Arusha, 19 décembre 2008 (FH) - Le jugement de Théoneste Bagosora et
de ses trois co-accusés, anciens responsables de l'armée rwandaise
en 1994, devrait rester comme l'un des fondements du bilan du
Tribunal pénal international pour le Rwanda tant par son ampleur que
par sa mesure.
Après avoir condamné la plupart des ministres du gouvernement
intérimaire dont leur chef, puis les responsables de médias, les
juges du TPIR ont condamné jeudi en première instance, les
militaires.
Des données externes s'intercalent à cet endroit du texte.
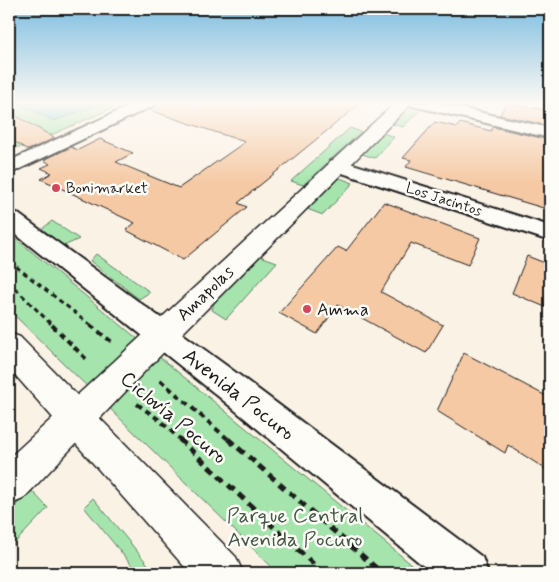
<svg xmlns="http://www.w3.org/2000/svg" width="559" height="582" viewBox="0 0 559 582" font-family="Mynerve,sans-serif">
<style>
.green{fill:#a5e5ad;stroke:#608064}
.water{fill:#7acbd3;stroke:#54858a}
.building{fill:#f5c9a4;stroke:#1c1c1c}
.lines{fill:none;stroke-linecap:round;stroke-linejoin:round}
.minor-casing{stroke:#1c1c1c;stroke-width:4}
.tertiary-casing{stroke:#1c1c1c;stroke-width:3}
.secondary-casing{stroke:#1c1c1c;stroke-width:3}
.path-far2{stroke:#1c1c1c;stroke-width:3;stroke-dasharray:5 4;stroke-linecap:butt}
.path-far1{stroke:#1c1c1c;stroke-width:4;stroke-dasharray:6 4.5;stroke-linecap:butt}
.path{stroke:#1c1c1c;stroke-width:5;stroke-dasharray:8 5.5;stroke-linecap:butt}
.minor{fill:#fdfcf7;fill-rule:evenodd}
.tertiary{fill:#fdfcf7;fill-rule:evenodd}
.secondary{fill:#fdfcf7;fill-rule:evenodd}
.poi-dot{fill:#d1495b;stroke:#fdfcf7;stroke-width:2}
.labels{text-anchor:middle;stroke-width:5;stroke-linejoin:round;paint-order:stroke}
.far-poi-label{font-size:15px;fill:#1c1c1c;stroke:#fdfcf7;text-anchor:start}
.far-street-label{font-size:15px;fill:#1c1c1c;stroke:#fdfcf7}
.street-label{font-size:18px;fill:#1c1c1c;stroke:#fdfcf7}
.poi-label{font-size:18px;fill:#1c1c1c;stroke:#fdfcf7;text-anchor:start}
.near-street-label{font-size:21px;fill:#1c1c1c;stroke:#fdfcf7}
.near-park-label{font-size:21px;fill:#455848;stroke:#fdfcf7}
</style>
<rect width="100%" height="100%" fill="#fbf2e6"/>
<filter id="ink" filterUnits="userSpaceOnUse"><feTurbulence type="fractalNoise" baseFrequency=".02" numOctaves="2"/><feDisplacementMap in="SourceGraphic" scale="10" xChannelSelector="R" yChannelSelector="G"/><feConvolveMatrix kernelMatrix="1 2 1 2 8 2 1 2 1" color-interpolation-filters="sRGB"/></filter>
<g filter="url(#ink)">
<g class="green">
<path d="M9,103H124L24,147H9Z"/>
<path d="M409,106L422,108L403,127L392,124Z"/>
<path d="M350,128L361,132L303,185L291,181Z"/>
<path d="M383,133L394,137L375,158L362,154Z"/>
<path d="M340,178L353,183L323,215L307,209L335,180Z"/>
<path d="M52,221L79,239L64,246L42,229Z"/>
<path d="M9,233L422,573H278L9,310Z"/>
<path d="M96,254L150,292L139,299L90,261Z"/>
<path d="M260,256L277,262L226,319L212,310L214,302Z"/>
<path d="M31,490L48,508L9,549V512Z"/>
<path d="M93,498L155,573H138L84,507Z"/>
</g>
<path class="water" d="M17,103H103L54,121Z"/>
<g class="building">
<path d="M157,103H361L238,203L247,207L183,260L126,230L135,223L41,179L52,173L41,168L50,164L44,160L71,147L78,150L100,139L133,153L116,162L179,188L245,142L149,110Z"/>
<path d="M506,103L550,111V126L500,115Z"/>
<path d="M9,112L55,138L28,150L9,138Z"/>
<path d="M435,122L457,127L460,123L491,131L493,127L550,140V210L406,167L411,160L403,158Z"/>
<path d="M384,202L480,238L468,265L411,243L381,292L443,325L426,353L338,305L317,334L279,313L338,247L346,251Z"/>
<path d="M527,256L550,265V309L512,293Z"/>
<path d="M464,353L550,398V472L508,445L505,453L437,411Z"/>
</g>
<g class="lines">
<g class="minor-casing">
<g id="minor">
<path d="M136,103H155L153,106L9,174V161Z"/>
<path d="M411,103H438L550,128V138L413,106Z"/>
<path d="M337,159L550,226V241L330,169L328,165L330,161Z"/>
<path d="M9,211L17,213L235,372L482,557L488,573H432L213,392L9,229Z"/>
</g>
</g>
<g class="tertiary-casing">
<path id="tertiary" d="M395,103H412L146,370L23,499L9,505V458Z"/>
</g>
<g class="secondary-casing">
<path id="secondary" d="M9,333L20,337L236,557L243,573H190L9,368Z"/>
</g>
<g class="path-far2">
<path d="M9,261L92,326"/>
<path d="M9,282L53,326"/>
</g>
<g class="path-far1">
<path d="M52,325L89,362"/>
<path d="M90,325L112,342"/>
<path d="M160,380L229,440"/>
<path d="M137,404L158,419L181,440"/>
</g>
<g class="path">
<path d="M179,439L323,573"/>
<path d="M228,439L382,573"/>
</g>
<use href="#minor" class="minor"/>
<use href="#tertiary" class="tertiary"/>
<use href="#secondary" class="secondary"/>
</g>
</g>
<linearGradient id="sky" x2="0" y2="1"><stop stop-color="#7cbde0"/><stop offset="0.56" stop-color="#fdf9f4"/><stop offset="1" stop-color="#fdf9f4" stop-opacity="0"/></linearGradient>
<rect width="559" height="184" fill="url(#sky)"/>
<g class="poi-dot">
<circle cx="56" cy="188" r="5"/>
<circle cx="307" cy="309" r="5"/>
</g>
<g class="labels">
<g class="far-poi-label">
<text x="66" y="193">Bonimarket</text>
</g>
<g class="far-street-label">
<text transform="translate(444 199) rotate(18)" y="5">Los Jacintos</text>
</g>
<g class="street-label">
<text transform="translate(205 293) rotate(-44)" y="6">Amapolas</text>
</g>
<g class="poi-label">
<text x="317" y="315">Amma</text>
</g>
<g class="near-street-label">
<text transform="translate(239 394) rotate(38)" y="7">Avenida Pocuro</text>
<text transform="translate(174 417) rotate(40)" y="7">Ciclovía Pocuro</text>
</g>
<g class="near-park-label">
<text x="295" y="522">Parque Central<tspan x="295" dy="24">Avenida Pocuro</tspan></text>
</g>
</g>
<rect width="559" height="582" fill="none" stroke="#fdfcf7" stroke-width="30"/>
<rect x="15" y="15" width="529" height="552" fill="none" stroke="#1c1c1c" stroke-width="2" filter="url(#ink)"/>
</svg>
Ils devraient l'année prochaine tenter d'en finir avec
les procès des politiciens.
Mais ces juges se refusent toujours à suivre l'accusation dans sa
volonté de condamner clairement l'intention criminelle commune,
cette fameuse « entente en vue de commettre le génocide », élément
constitutif sur lequel ils butent depuis le premier jugement
prononcé en 1998.
Mesuré comme il l'a été dans les 10 jugements qu'il a prononcé
depuis qu'il préside une chambre, le juge Erik Mose a pris soin de
rappeler qu'un procès pénal « ne permet pas de brosser un tableau
exhaustif de tout ce qui s'est passé au Rwanda » . 410 jours
d'audience étalés sur plus de 5 ans, 30.000 pages de transcripts,
1600 pièces à conviction et 4500 pages de conclusions aideront
malgré tout à clarifier l'Histoire.
Bagosora, en dépit de l'image tracée à grands traits par les
procureurs successifs, n'est pas condamné par le TPIR en tant que
«cerveau» du génocide. « Des dispositions avaient été prises en vue
d'un affrontement pour la conquête du pouvoir politique ou militaire
et des mesures adoptées dans le contexte d'une guerre engagée contre
le FPR ont été mises en œuvre à d'autres fins à partir du 6 avril
1994» dit noir sur blanc le résumé du jugement. Le texte lui-même,
long de plus de 500 pages, est en cours de finalisation.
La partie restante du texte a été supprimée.